Saved data entries
+++
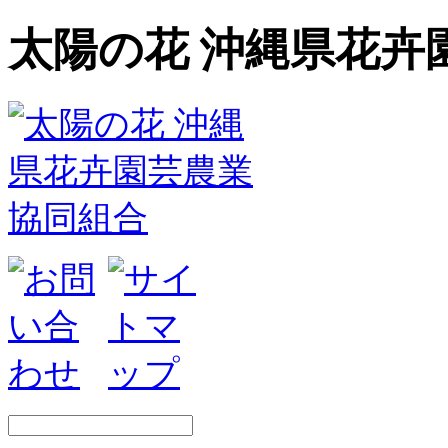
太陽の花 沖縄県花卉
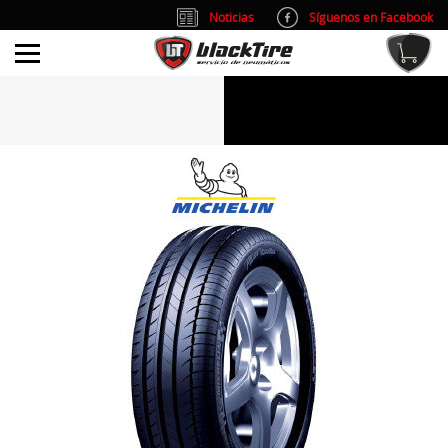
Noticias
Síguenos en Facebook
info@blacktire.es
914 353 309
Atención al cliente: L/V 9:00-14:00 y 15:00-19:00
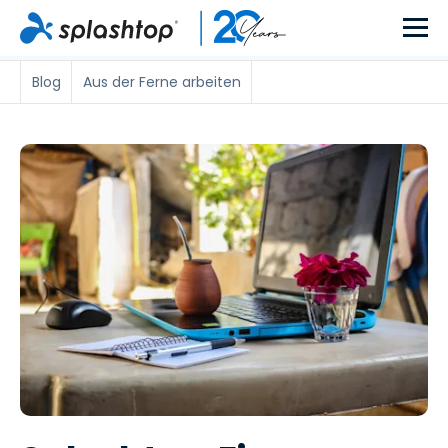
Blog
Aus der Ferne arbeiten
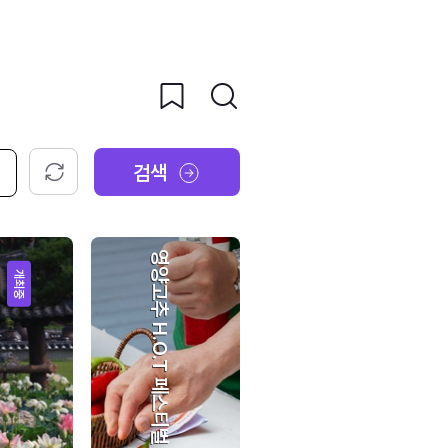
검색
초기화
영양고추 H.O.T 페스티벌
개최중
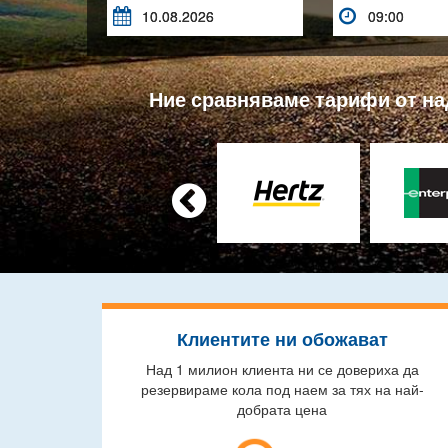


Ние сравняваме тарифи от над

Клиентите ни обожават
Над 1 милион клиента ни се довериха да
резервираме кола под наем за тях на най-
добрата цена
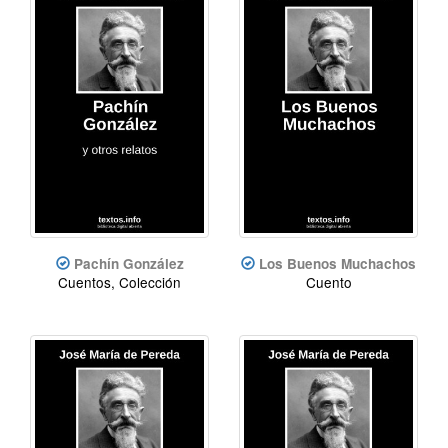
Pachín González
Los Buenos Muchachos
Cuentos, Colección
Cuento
+++
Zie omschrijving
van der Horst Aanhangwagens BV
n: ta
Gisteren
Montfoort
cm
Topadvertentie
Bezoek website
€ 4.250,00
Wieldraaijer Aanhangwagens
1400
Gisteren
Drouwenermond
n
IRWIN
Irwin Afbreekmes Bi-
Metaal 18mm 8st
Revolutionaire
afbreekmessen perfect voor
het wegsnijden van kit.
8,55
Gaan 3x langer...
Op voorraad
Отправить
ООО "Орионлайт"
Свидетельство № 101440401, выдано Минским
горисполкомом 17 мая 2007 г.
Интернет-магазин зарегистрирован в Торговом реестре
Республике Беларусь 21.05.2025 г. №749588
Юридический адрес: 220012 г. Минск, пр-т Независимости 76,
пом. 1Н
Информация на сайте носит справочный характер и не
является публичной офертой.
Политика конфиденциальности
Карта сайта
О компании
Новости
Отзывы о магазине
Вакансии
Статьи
+++
Directions for this task. Look above for lines with the word "Aanhangwagens" and copy them all.

Completed exercise.
van der Horst Aanhangwagens BV
Wieldraaijer Aanhangwagens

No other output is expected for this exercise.